■ Text segment:
↓↓↓
AiDOOS Blog : Defining Outcomes for a Virtual Delivery Center: From Spec to Acceptance Criteria

Outcome-based delivery sounds simple until you have to write the outcomes. "Replace the legacy auth system" looks like an outcome but isn't testable. "Implement OAuth2 endpoint X per RFC 6749" is testable but isn't an outcome — it's a task. The space between vague-and-aspirational and granular-and-prescriptive is where good outcomes live, and most VDC engagements that struggle struggle there.

This piece walks through the four-layer structure that turns business intent into testable acceptance criteria, the patterns that work, the patterns that fail, and how those acceptance criteria become the unit that drives Delivery Unit (DU) consumption — closing the loop from business intent to invoice line. A typical VDC engagement only works as outcome-based delivery if these layers are in place.

The four layers of outcome definition

Layer 1: Business intent

Why does this work matter? What does shipping it enable? What's the customer or business problem being solved? This is the layer where executives align. It's deliberately not testable — testability comes lower.

Example: "We want to reduce friction in our user-onboarding flow because conversion is dropping at the auth step."

Layer 2: Engagement scope

What's in scope, what's not, what depends on what. This is the layer where engineering leadership and the pod's tech lead align. Translates business intent into technical boundaries.

Example: "Build a new OAuth2-based auth system that handles email + social login, supports SSO across our existing 4 web apps, and runs alongside the legacy system for 90 days before cutover. Out of scope: mobile auth, MFA enrollment flows, the password-reset UX."

Layer 3: Milestone-level outcomes

Each milestone (typically 2–4 weeks of work) has an outcome statement. Outcome-level, not task-level. Specific enough to be testable; abstracted enough to invite the pod's problem-solving.

Example milestone outcome: "Users can sign in with email + password through the new OAuth2 flow on Web App #1, with sessions persisting for 7 days and logout working cleanly."

Layer 4: Acceptance criteria

The testable conditions for milestone sign-off. Concrete, observable, binary. Either each criterion is met or it isn't.

Example acceptance criteria for the milestone above:

Email + password login flow ships on Web App #1.
Login latency p99 under 300ms in staging environment.
Sessions persist 7 days; expiration handled cleanly.
Logout invalidates session both client- and server-side.
All existing E2E tests pass; 5 new E2E tests for the auth flow pass.
Security review completed; no high-severity findings.
Documentation updated in the auth-system runbook.

This is the layer where milestone sign-off happens. Each acceptance criterion is testable; "did this criterion pass" has a binary answer.
↑↑↑
■ Dataset entries:
↓↓↓
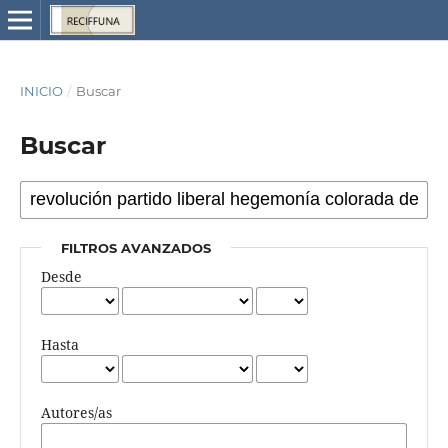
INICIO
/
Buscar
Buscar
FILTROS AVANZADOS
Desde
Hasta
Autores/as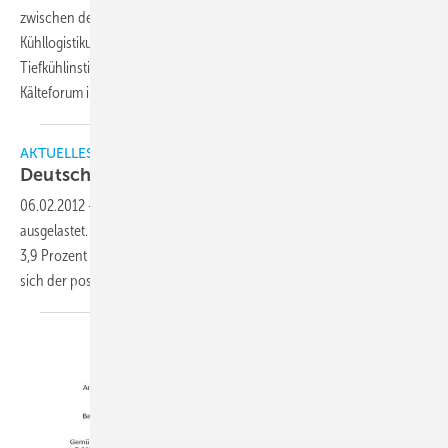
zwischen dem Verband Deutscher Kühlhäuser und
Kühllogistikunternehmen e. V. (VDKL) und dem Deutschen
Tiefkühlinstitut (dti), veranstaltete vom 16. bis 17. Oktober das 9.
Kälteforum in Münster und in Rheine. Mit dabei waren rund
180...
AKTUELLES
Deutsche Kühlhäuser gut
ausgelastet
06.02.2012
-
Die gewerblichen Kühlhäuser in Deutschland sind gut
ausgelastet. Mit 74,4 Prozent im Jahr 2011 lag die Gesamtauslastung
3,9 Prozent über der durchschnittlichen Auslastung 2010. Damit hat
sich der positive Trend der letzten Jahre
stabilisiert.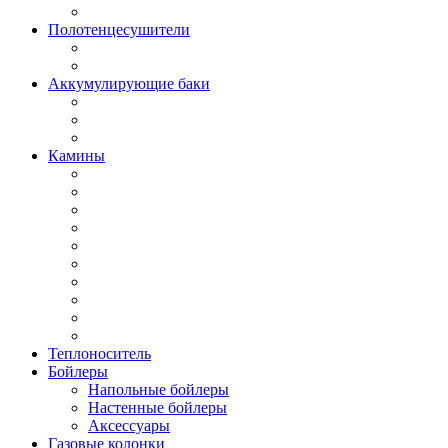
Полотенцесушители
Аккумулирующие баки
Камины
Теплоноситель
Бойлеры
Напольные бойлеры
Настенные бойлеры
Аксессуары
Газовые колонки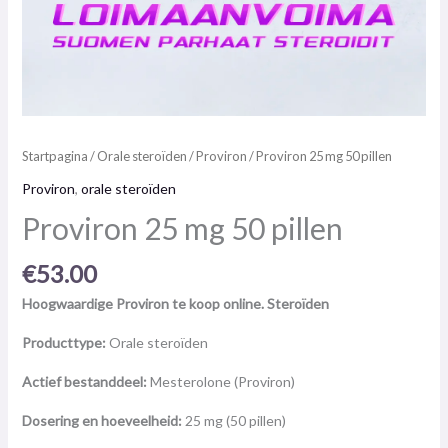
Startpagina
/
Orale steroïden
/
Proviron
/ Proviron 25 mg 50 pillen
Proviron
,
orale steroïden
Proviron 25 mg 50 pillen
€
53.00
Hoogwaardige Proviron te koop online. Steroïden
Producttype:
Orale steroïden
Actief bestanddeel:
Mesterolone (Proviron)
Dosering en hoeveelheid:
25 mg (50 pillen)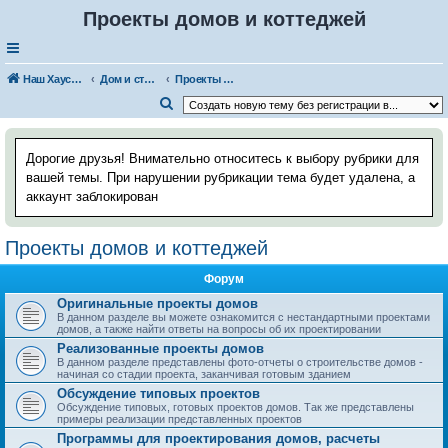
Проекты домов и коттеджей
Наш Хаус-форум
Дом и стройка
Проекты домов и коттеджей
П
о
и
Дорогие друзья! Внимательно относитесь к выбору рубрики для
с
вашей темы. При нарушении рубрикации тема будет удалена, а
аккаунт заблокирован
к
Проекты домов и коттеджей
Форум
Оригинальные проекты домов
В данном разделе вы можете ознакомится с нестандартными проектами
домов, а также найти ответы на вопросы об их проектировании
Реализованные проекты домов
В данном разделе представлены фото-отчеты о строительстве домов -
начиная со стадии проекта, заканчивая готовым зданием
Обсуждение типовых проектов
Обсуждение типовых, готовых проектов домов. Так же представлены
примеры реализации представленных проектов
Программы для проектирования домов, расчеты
↑↑↑
■ Problem 1:
In the outcome-definition post, how much work does a milestone typically cover?
■ Problem 2:
Set down, word for word, the stretch of the outcome-definition post from "The testable conditions" through "expiration handled cleanly.".

■ Result 1:
Typically 2–4 weeks of work.

■ Result 2:
The testable conditions for milestone sign-off. Concrete, observable, binary. Either each criterion is met or it isn't.

Example acceptance criteria for the milestone above:

Email + password login flow ships on Web App #1.
Login latency p99 under 300ms in staging environment.
Sessions persist 7 days; expiration handled cleanly.